=== Fragmento ===
<<<<
Kamala Harris, las dos vidas de la niña negra del autobús
El activismo juvenil y los pasillos del ‘establishment’ convergen en una política ambivalente y dura que completa la candidatura demócrata a las elecciones de EE UU
Lo importante, como casi siempre, estaba en el “pero”. “No creo que seas racista”, le dijo Kamala Harris a quien entonces era su rival en unas muy disputadas primarias y cuyo nombre, Joe Biden, figura hoy sobre el suyo en la candidatura demócrata a las presidenciales del 3 de noviembre. “No creo que seas racista, y estoy de acuerdo contigo cuando defiendes la importancia de encontrar puntos en común. Pero…”.
Entonces Harris...
Lo importante, como casi siempre, estaba en el “pero”. “No creo que seas racista”, le dijo Kamala Harris a quien entonces era su rival en unas muy disputadas primarias y cuyo nombre, Joe Biden, figura hoy sobre el suyo en la candidatura demócrata a las presidenciales del 3 de noviembre. “No creo que seas racista, y estoy de acuerdo contigo cuando defiendes la importancia de encontrar puntos en común. Pero…”.
>>>>
=== Tarea a realizar ===
Según el fragmento, ¿en qué fecha se celebran las elecciones presidenciales a las que concurre la candidatura demócrata? El material que sigue no hace falta para responder.

=== Datos proporcionados ===
<<<<
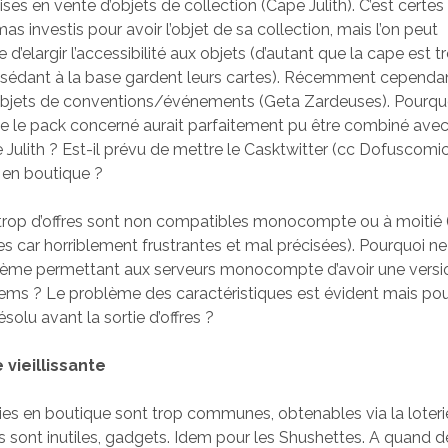
mises en vente d’objets de collection (Cape Julith). C’est certe
as investis pour avoir l’objet de sa collection, mais l’on peut
’elargir l’accessibilité aux objets (d’autant que la cape est tr
ssédant à la base gardent leurs cartes). Récemment cependan
’objets de conventions/événements (Geta Zardeuses). Pourqu
e le pack concerné aurait parfaitement pu être combiné avec
 Julith ? Est-il prévu de mettre le Casktwitter (cc Dofuscomic
r en boutique ?
rop d’offres sont non compatibles monocompte ou à moitié (
res car horriblement frustrantes et mal précisées). Pourquoi ne
tème permettant aux serveurs monocompte d’avoir une versi
tems ? Le problème des caractéristiques est évident mais po
résolu avant la sortie d’offres ?
vieillissante
es en boutique sont trop communes, obtenables via la loteri
s sont inutiles, gadgets. Idem pour les Shushettes. A quand d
>>>>
=== Resultado ===
El 3 de noviembre.